Approximately 450 million people around the world suffer from mental illness according to the World Health Organization. Anxiety disorders, including depression, affect 40 million people in the United States. Anxiety disorders are highly treatable, yet only 39.9% of people seek treatment, this according to the Anxiety and Depression Association of America. But these are simply statistics.

On Friday, June 8th the world lost a name to these statistics. Anthony Bourdain was a man known to his family and friends as having depression and had battled addictions, self admittedly, in the past. He was a man most of the general public did not know, a famous chef and writer and experienced traveler.
We let him into our homes through his amazing travel experiences in television and writings. The cadence of his deep voice, the way he told his stories, and the smile of his eyes were all the things that made Anthony Bourdain human. The way he spoke to people from other countries, the way he made others smile, the way he would try any food in every country he traveled, made him real.
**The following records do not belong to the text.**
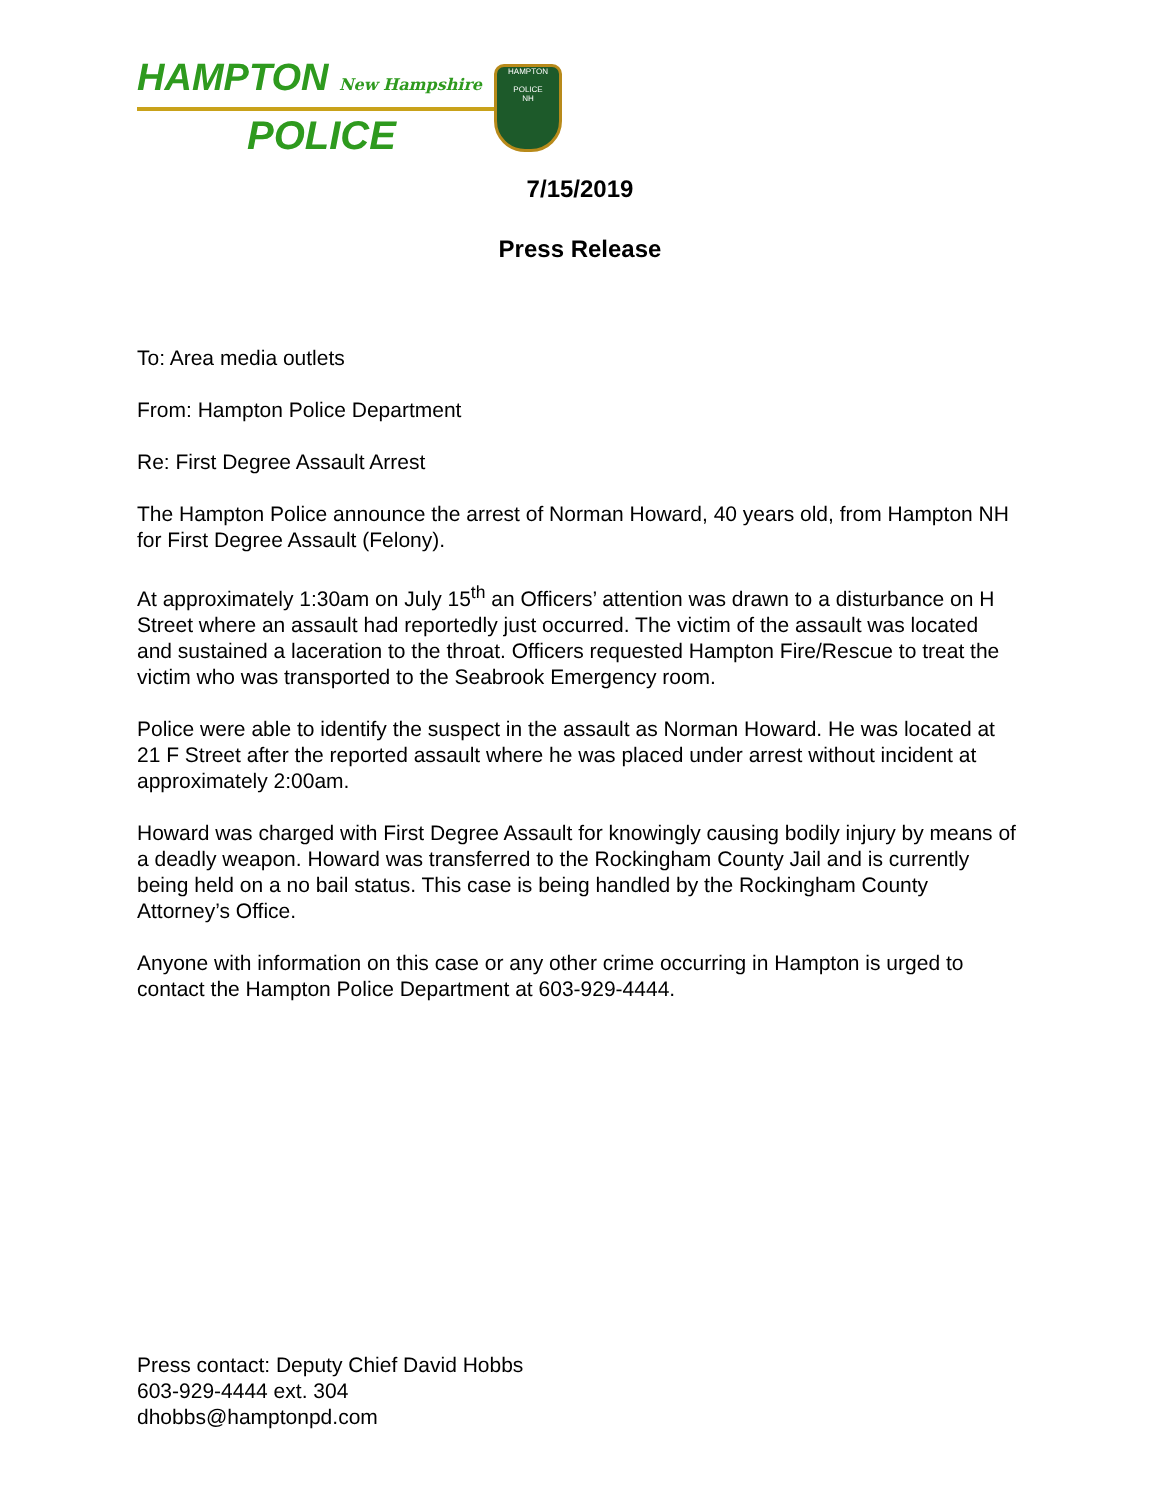HAMPTON New Hampshire
POLICE
HAMPTON
POLICE
NH
7/15/2019
Press Release
To: Area media outlets
From: Hampton Police Department
Re: First Degree Assault Arrest
The Hampton Police announce the arrest of Norman Howard, 40 years old, from Hampton NH for First Degree Assault (Felony).
At approximately 1:30am on July 15<sup>th</sup> an Officers’ attention was drawn to a disturbance on H Street where an assault had reportedly just occurred. The victim of the assault was located and sustained a laceration to the throat. Officers requested Hampton Fire/Rescue to treat the victim who was transported to the Seabrook Emergency room.
Police were able to identify the suspect in the assault as Norman Howard. He was located at 21 F Street after the reported assault where he was placed under arrest without incident at approximately 2:00am.
Howard was charged with First Degree Assault for knowingly causing bodily injury by means of a deadly weapon. Howard was transferred to the Rockingham County Jail and is currently being held on a no bail status. This case is being handled by the Rockingham County Attorney’s Office.
Anyone with information on this case or any other crime occurring in Hampton is urged to contact the Hampton Police Department at 603-929-4444.
Press contact: Deputy Chief David Hobbs
603-929-4444 ext. 304
dhobbs@hamptonpd.com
He went to places many of us will never be able to visit. He inspired others to visit the places they may never have thought to go. And now, he is gone. The world is a lesser place because of that.
Many journalists and social media outlets have been sharing suicide hotline numbers since his death. The sad truth is that when you are at the point when suicide seems to be the only answer, people are often past the point of reaching out for help.
The truth is that those of us who battle with depression or mental illness feel terribly alone. You never know the deep dark thoughts of some, and all you can do is listen and love when you think someone may need it.
Godspeed Anthony Bourdain, your journey, and your legacy will live on in the hearts of those you touched and in the footsteps of those who will travel on without you.